Top of Material for this task

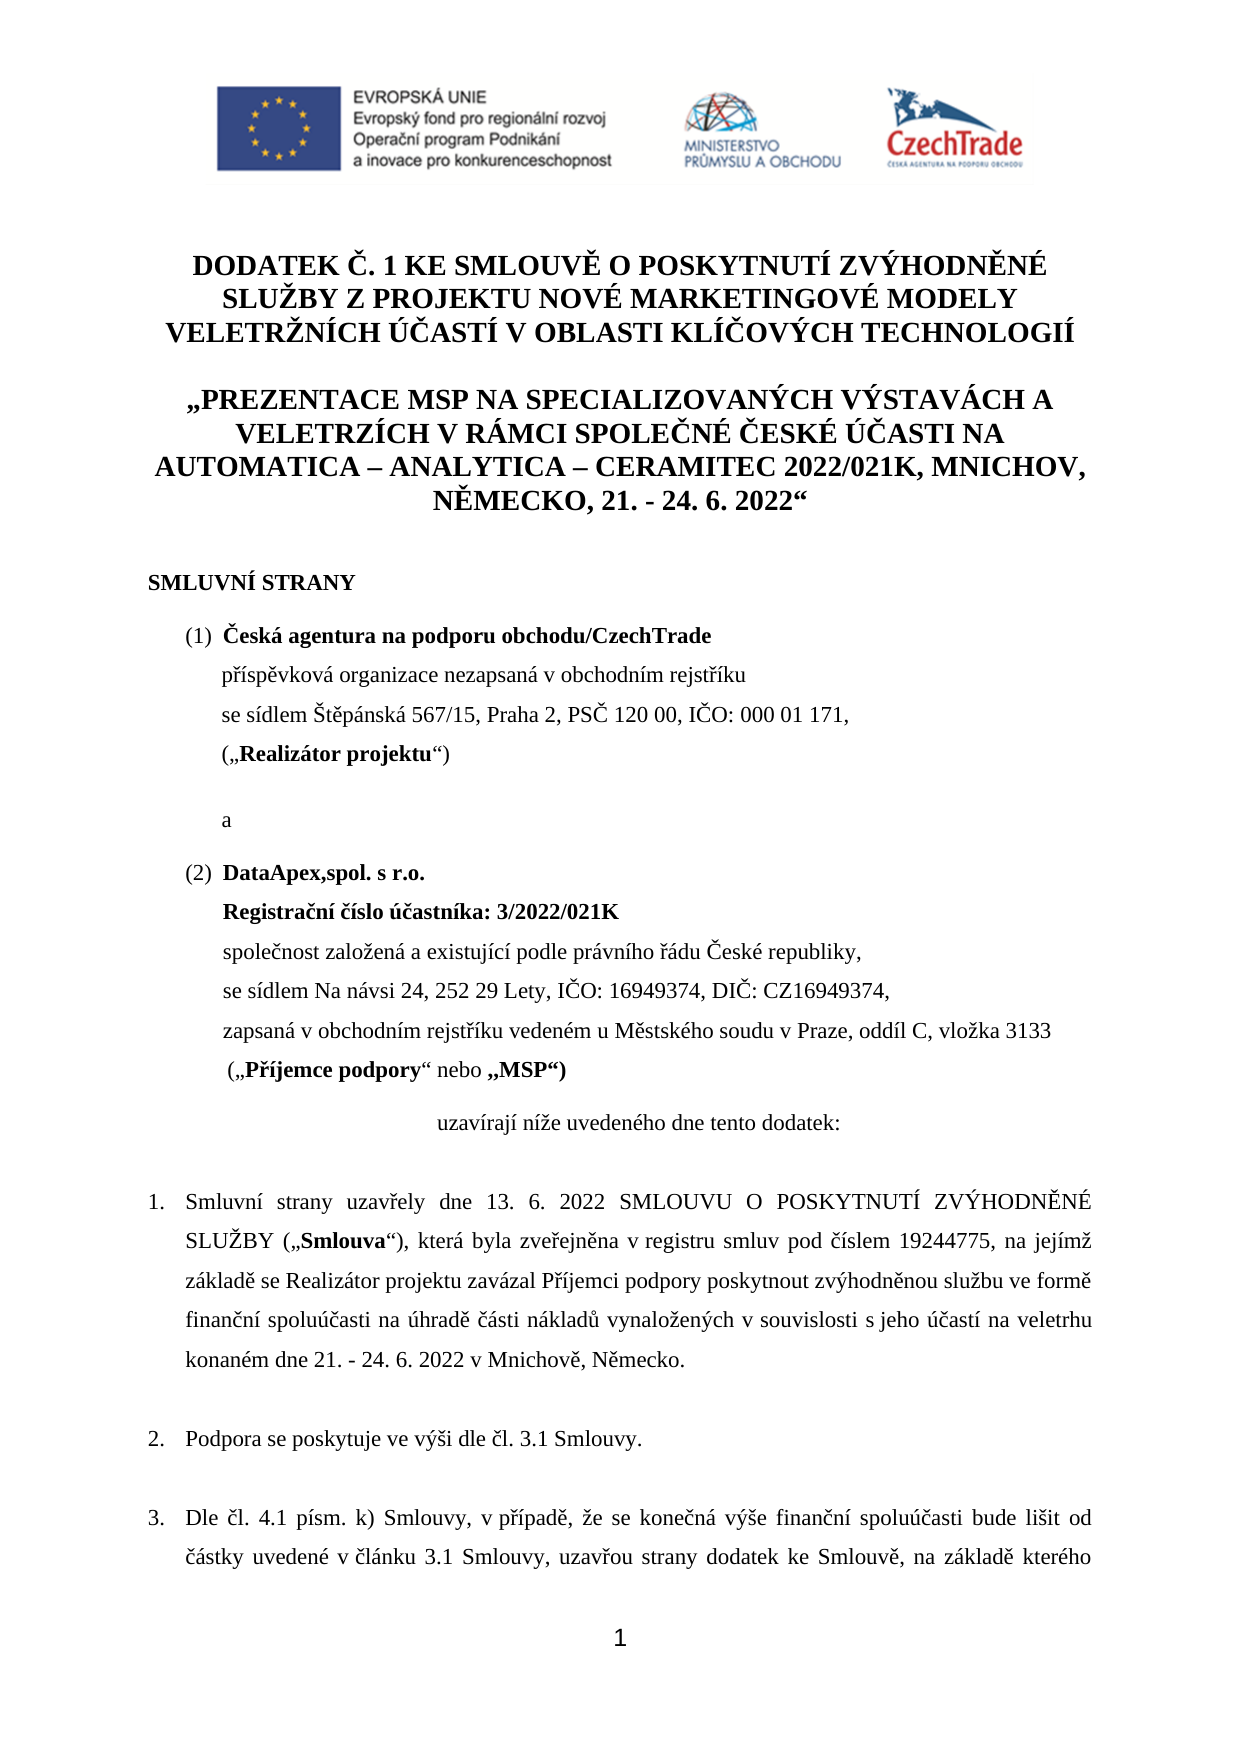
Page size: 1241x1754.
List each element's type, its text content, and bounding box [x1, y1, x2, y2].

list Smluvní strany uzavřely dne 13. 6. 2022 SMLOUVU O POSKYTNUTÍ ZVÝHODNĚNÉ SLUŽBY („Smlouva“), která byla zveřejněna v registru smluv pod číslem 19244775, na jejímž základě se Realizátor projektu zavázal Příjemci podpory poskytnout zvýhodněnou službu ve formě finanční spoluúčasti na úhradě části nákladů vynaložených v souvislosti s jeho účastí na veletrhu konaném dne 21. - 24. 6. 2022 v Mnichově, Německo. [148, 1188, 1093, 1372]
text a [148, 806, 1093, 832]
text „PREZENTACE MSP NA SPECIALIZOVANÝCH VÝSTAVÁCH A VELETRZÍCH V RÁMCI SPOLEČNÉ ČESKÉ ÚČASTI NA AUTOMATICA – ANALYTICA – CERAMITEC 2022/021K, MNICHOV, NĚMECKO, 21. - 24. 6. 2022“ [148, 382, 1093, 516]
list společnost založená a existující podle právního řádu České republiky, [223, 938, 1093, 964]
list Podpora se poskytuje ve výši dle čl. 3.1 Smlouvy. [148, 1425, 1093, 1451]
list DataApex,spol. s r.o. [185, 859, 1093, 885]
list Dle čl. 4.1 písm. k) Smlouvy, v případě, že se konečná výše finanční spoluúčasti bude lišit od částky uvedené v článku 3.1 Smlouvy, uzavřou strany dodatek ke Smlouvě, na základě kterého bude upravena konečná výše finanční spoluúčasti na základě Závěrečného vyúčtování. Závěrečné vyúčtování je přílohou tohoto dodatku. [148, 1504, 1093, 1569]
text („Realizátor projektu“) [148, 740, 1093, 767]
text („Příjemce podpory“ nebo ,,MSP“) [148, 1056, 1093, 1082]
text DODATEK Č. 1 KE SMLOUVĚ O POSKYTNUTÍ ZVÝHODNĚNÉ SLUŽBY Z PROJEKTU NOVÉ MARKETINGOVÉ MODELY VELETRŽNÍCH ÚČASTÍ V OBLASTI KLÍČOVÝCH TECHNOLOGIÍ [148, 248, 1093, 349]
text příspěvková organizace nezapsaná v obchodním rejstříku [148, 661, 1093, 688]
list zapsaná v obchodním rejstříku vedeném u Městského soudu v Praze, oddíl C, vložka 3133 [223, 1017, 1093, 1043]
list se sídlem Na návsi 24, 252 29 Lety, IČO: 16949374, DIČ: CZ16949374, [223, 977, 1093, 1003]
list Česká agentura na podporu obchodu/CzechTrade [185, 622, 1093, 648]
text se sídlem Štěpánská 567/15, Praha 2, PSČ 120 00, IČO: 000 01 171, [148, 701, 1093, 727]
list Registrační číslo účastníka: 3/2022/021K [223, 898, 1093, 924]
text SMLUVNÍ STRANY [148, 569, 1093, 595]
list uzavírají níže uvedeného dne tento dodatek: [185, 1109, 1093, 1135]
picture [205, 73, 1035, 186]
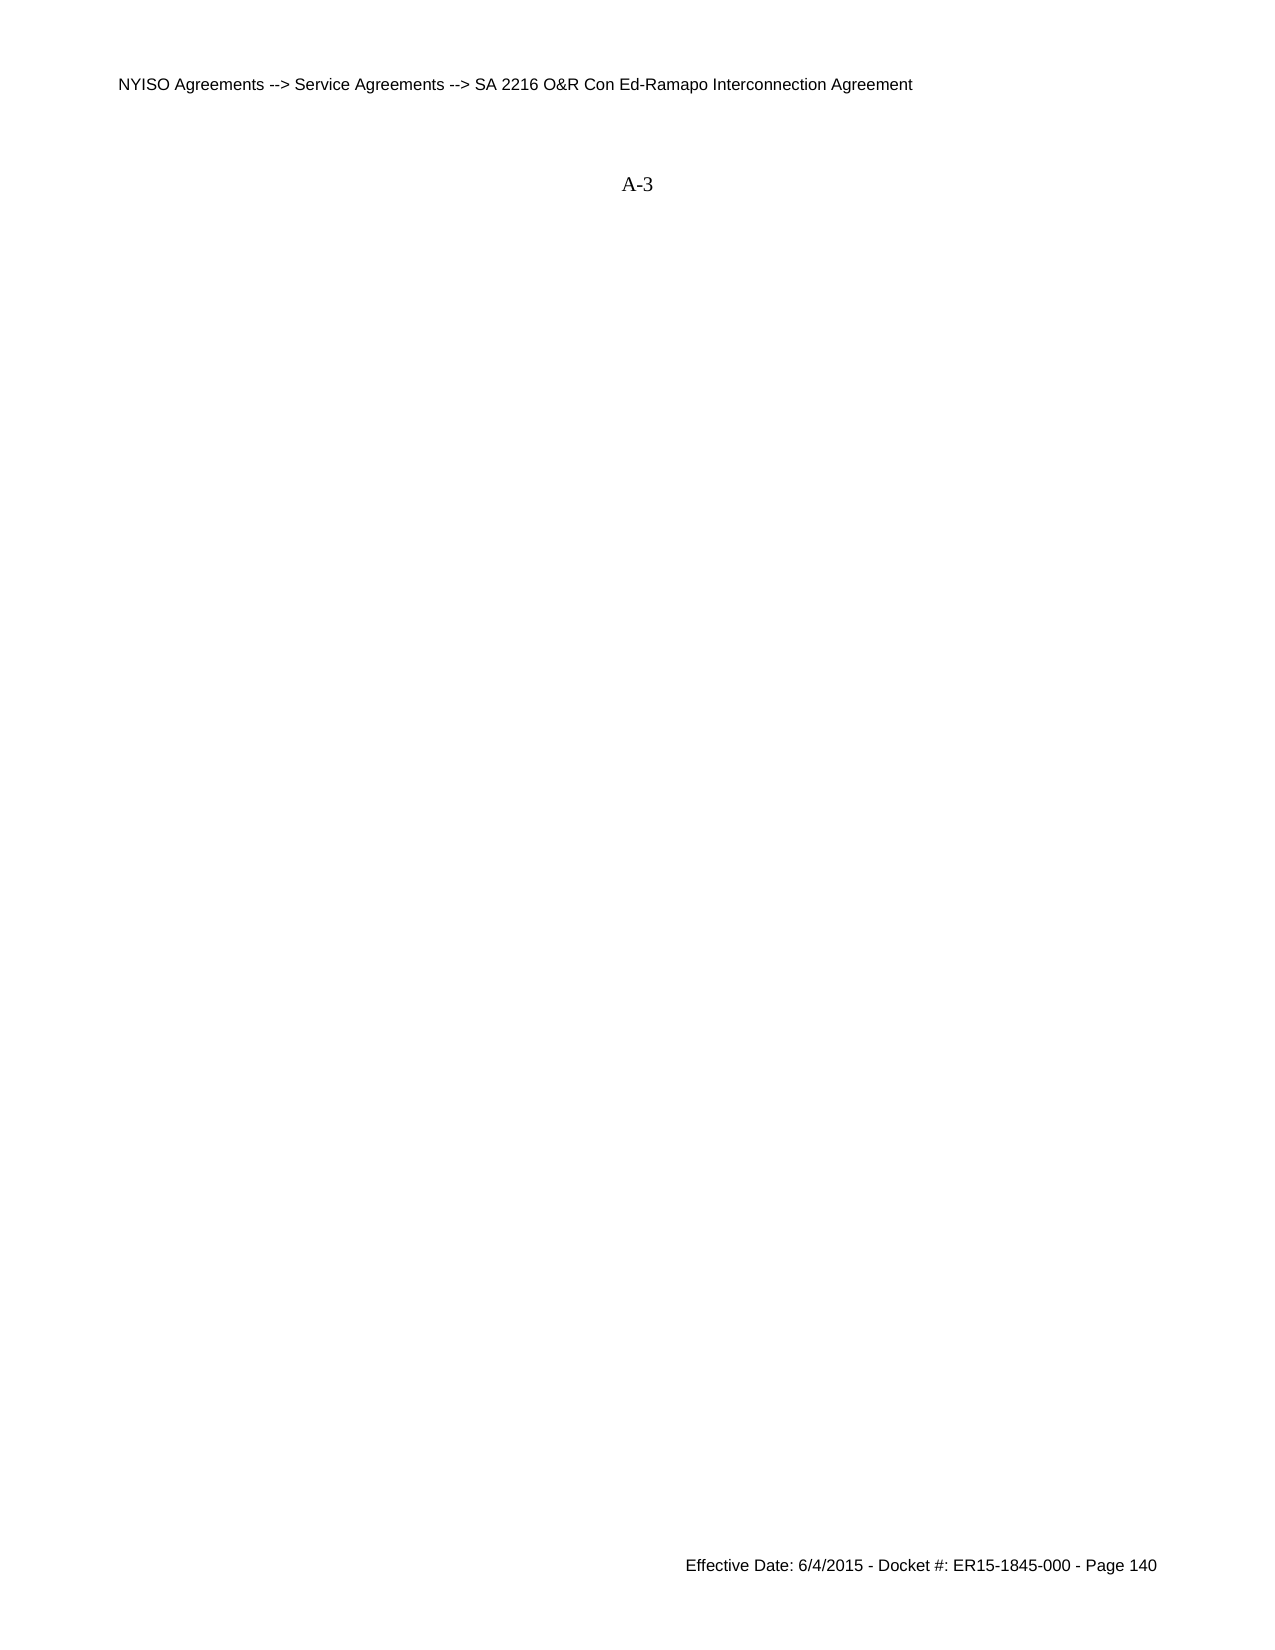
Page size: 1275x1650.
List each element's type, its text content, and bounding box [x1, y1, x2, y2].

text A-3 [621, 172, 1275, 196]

Bottom of Material for this task

### Activity
Your answer must be the line that contains "Page size: 1275x1650." and every line after it to the end of the records, reproduced exactly.

### Output for this exercise
Page size: 1275x1650.
List each element's type, its text content, and bounding box [x1, y1, x2, y2].

text A-3 [621, 172, 1275, 196]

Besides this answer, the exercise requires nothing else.